For large datasets (~ 8M 2048-bit moduli), current gmp
won't swap some
intermediate values correctly. The reason is an undocumented raw binary I/O
limit of 2**31
bytes.
The implementation of factorable.net patched this for
gmp-5.0.5
, and we provide a similar patch for the current latest
(gmp-6.1.2
), which is a more optimized and C++ friendly version.

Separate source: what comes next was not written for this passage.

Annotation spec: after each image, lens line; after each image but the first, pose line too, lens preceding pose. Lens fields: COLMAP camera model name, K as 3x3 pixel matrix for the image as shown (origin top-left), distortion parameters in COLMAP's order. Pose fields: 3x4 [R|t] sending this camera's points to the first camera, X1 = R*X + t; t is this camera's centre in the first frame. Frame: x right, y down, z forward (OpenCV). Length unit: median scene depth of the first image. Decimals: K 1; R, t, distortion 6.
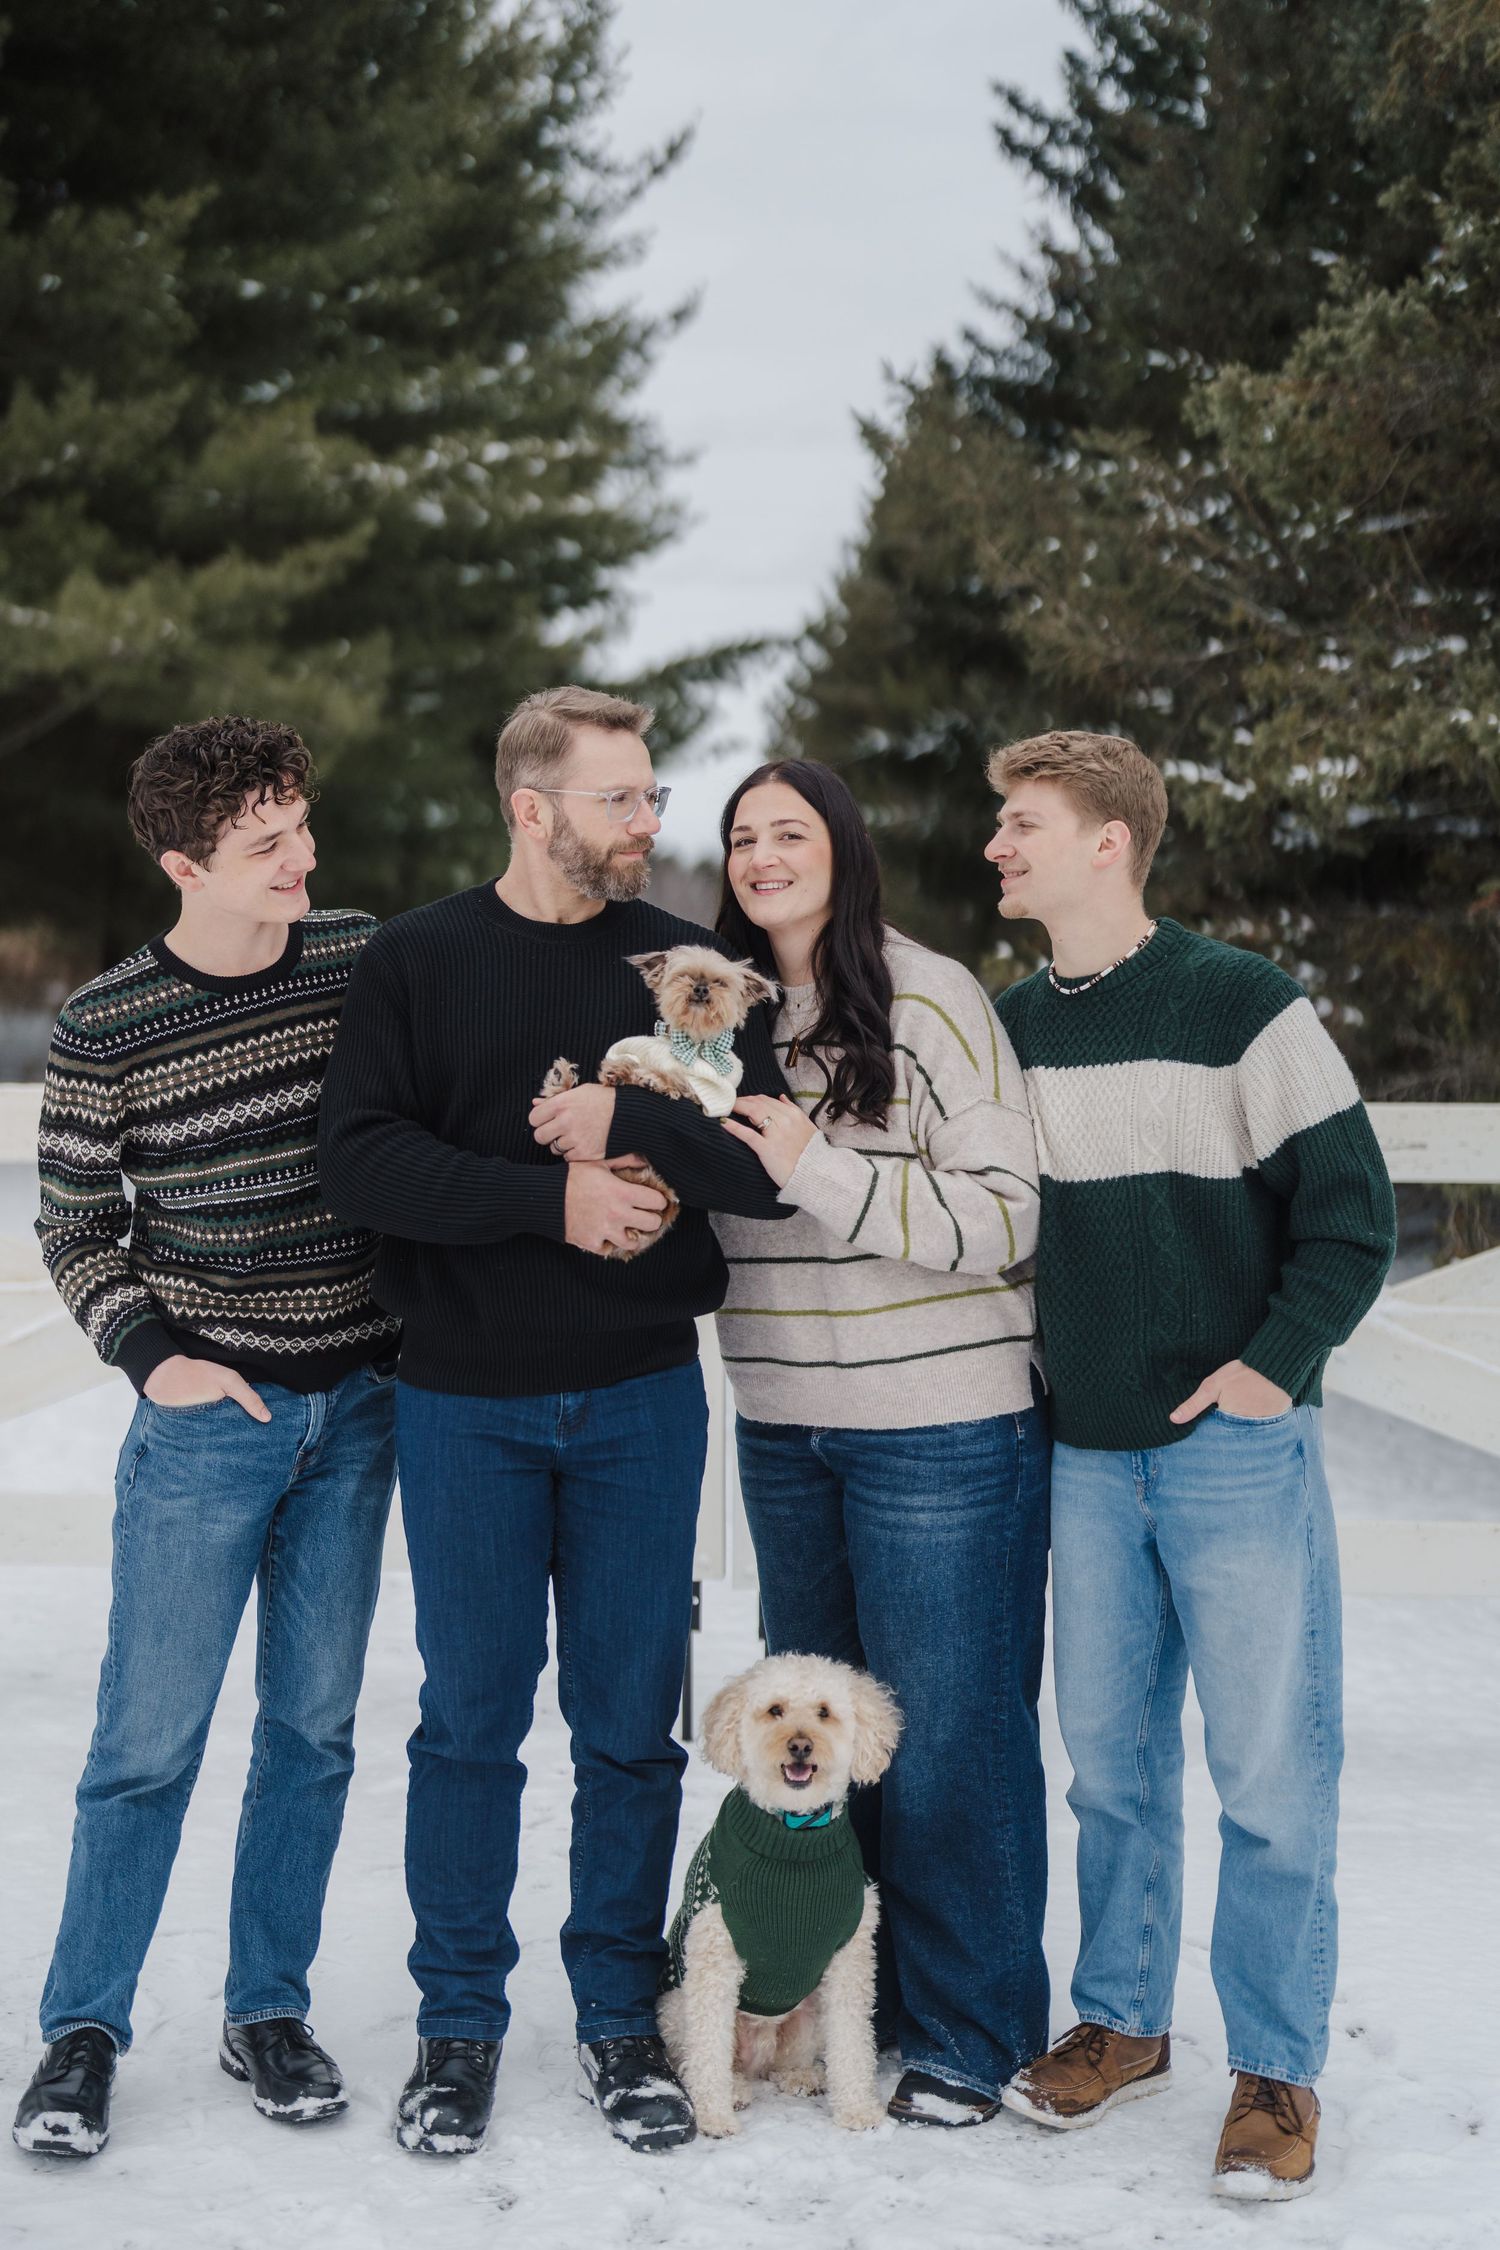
lens RADIAL K [[3131.9, 0, 745.6], [0, 3131.9, 1095.2], [0, 0, 1]] dist [-0.000021, 0.092409]
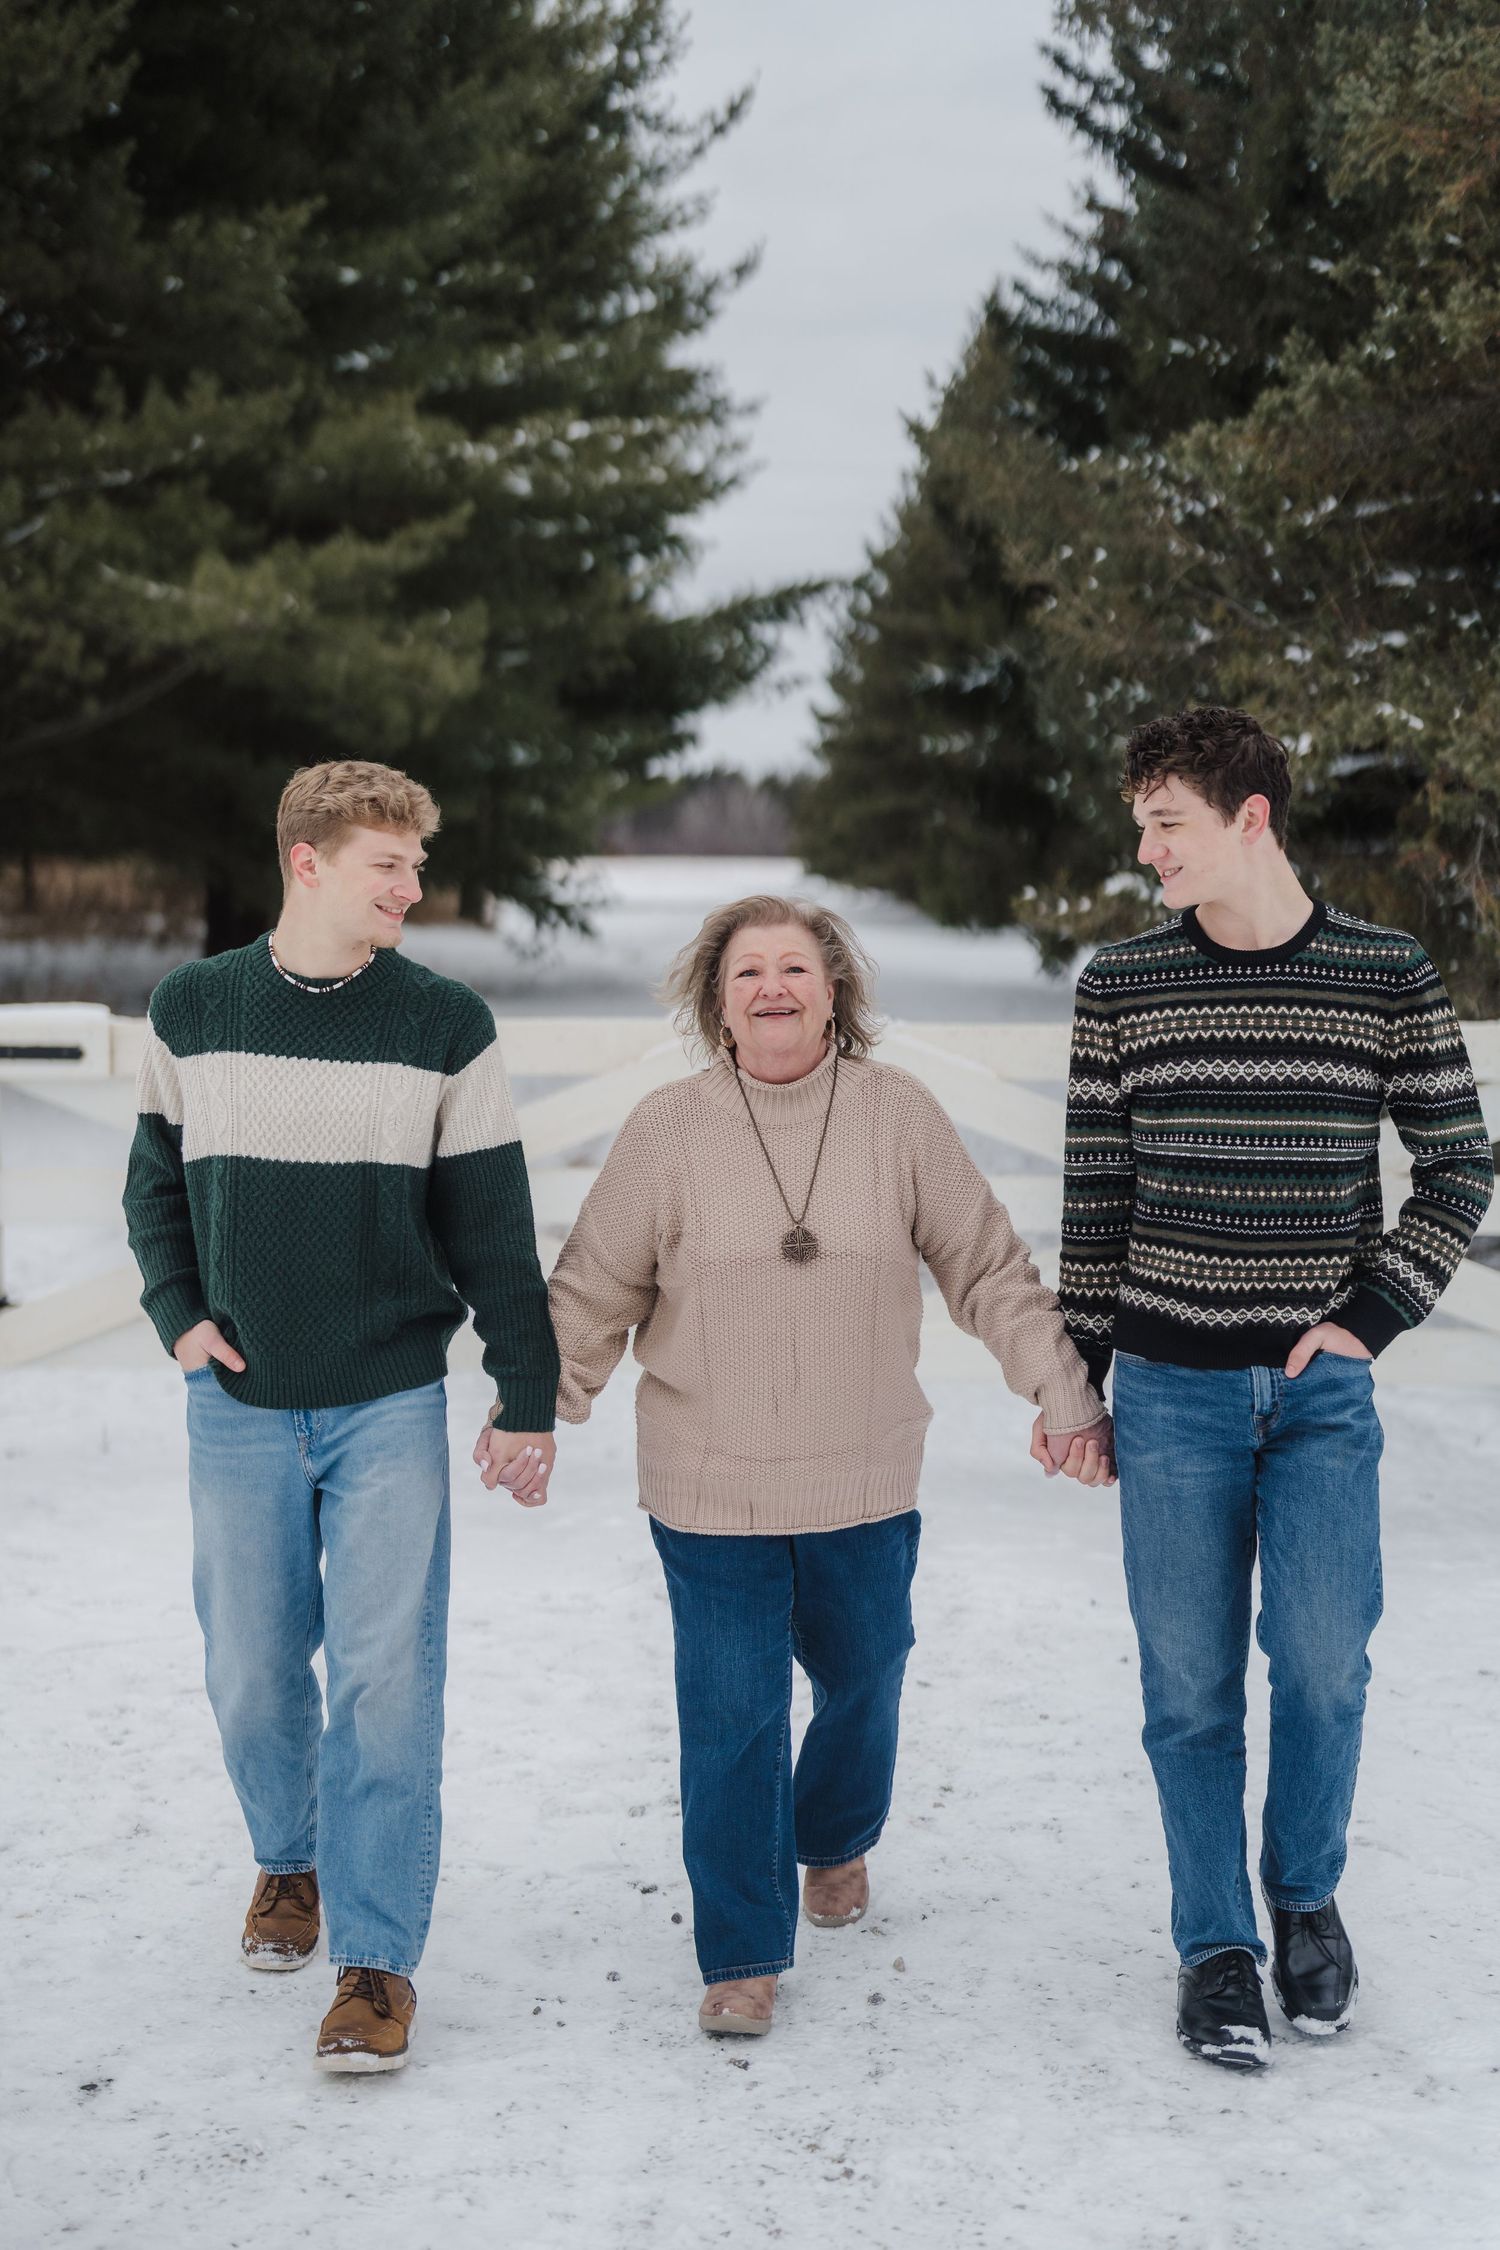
lens RADIAL K [[3131.9, 0, 745.6], [0, 3131.9, 1095.2], [0, 0, 1]] dist [-0.000021, 0.092409]
pose [[0.999736, -0.008927, -0.021178, -0.000154], [0.009479, 0.999614, 0.026111, -0.001172], [0.020937, -0.026304, 0.999435, -0.110538]]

This implementation is slightly faster than the one given in
factorable.net.
Note that mpz_inp_raw
and mpz_out_raw
have changed since gmp-5.0.5
,
which makes the factorable.net patch incompatible
with current versions of gmp
. This patch has not been tested in 32-bit
systems. Both mpz_inp_raw
and mpz_out_raw
are modified with the patch to admit
integers up to 2**63
bytes; consequently, this breaks compatibility with
regular gmp
binary files.
You need g++, curl, m4, gmp, boost::thread
:
apt-get install curl m4 libgmp3-dev libboost-thread-dev
You need a csv file, containing integers in the following format
<ID>,<modulus in base 16>\n
You can also use
<ID>,<modulus in base 10>\n
and set the -base10
option when running.
These instructions have been tested in Ubuntu 18.04, 19.10
and Debian GNU/Linux 9.9 (stretch)
.
Clone and cd
to the repo. Run
make install
This will download gmp-6.1.2
, check the sha1
fingerprint, and apply our
updated patch.
Perform a toy test run with
make test
This should expose 8 compromised moduli and 2 duplicates out of the 15 samples.
Compile with make batchgcd
and run with
./batchgcd /path/to/csv/file [-base10]
Without the -base10
option, the default is base 16. Results contain no
factors, only IDs are stored in compromised.csv, duplicates.csv
.
If there are duplicates, you may want to filter them out before running the
algorithm, since any number sharing all of its factors may appear as duplicate
without really being duplicate. For instance; if n = pq, m = pr, h = qr
all
of them will appear as duplicates, and more work is needed to factorise (of
course, naïve pairwise GCDs will do).